Start date: 14/12/2020
End date (estimated): 14/12/2023

Advisor: Alexandre Aussem
Coadvisor: Haytham Elghazel

Summary:

Inokufu was born from the convergence of two areas of expertise that were shared by the co-founders: andragogy and data sciences. The objective of the company is to combine extensive algorithmic analysis of educational data with a system of human, pedagogical, and business audits. In this manner, the educational data processed is of superior quality and can be utilized to develop Machine Learning and recommendation algorithms tailored to the domain of education and professional training.

The principal objective of this thesis project is to investigate, adapt, and develop sophisticated techniques for Hierarchical Multi-label Classification and Learning Objects retrieval, while addressing the specific characteristics of the educational and professional training domain. In particular, this thesis concentrates on learning semantic representations suitable for these tasks, based on Natural Language Processing methods adapted to the linguistic and semantic nuances specific to the domain of education and professional training.

Given the complex nature of this data, the requirements articulated by Inokufu encompass the following aspects:

  1. The capacity to process specialized terminology: texts from the domain of education and professional training employ specific terms that are frequently absent from general corpora. It is essential to obtain a model capable of understanding and exploiting these specialized terminologies, thereby ensuring that content is correctly represented and searchable. This enhances the precision of alignments between training offerings and user-expressed requirements.
     
  2. Hierarchical classification of educational and professional data: educational contents are often characterized by complex hierarchies (skills, certifications, and training paths). In order to navigate these structures in an efficient manner and assist users in locating the appropriate resources, it is essential to have a classification system that respects and reflects these hierarchies. The solution must enable content to be classified in a manner that preserves the relationships between different hierarchical levels, such as between general categories and their sub-themes.
     
  3. Effectiveness of semantic search: To enhance the user experience, it is essential to implement a semantic search that is capable of understanding the intentions of the users, even when they use approximate terms or varied expressions to describe their needs.

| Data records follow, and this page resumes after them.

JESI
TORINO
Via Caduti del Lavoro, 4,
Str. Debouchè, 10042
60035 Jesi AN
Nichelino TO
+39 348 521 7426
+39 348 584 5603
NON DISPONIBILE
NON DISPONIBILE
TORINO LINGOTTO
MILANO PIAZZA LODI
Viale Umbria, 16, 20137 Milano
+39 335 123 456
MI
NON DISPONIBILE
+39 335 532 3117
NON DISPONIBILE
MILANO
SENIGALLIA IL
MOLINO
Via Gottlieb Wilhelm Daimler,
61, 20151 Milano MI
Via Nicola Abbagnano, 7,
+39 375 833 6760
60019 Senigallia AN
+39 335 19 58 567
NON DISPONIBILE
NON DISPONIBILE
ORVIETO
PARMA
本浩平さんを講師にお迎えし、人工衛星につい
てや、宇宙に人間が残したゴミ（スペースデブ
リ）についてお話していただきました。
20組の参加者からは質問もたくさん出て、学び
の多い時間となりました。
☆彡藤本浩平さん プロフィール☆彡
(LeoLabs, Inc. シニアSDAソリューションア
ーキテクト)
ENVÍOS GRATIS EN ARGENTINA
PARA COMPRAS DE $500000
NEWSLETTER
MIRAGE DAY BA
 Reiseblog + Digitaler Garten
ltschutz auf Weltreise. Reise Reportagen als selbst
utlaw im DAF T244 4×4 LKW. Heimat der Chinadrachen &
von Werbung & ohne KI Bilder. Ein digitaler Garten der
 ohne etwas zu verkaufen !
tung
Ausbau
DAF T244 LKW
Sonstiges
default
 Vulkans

In order to address these requirements, this thesis presents two significant contributions:

  1. BERTEPro: a novel semantic representation framework tailored to texts within the domain of education and professional training. By combining a specific pre-training phase on domain-specific corpora with fine-tuning on general tasks, BERTEPro facilitates a more nuanced comprehension of semantic nuances and the generation of precise and relevant representations, thereby enhancing the capacity to classify and search for educational content.
     
  2. HMCCCProbT: a Hierarchical Multi-label Classification framework that is capable of modeling both local and global dependencies within hierarchical structures in an efficient manner. By employing a probabilistic transmission mechanism, HMCCCProbT facilitates enhanced accuracy while limiting errors associated with the propagation of erroneous decisions at each level of the hierarchy.

These two complementary approaches have been validated by experiments on real-world datasets from the domain of education and professional training. They have demonstrated their capacity to enhance the quality of classifications and the search for Learning Object in an educational context.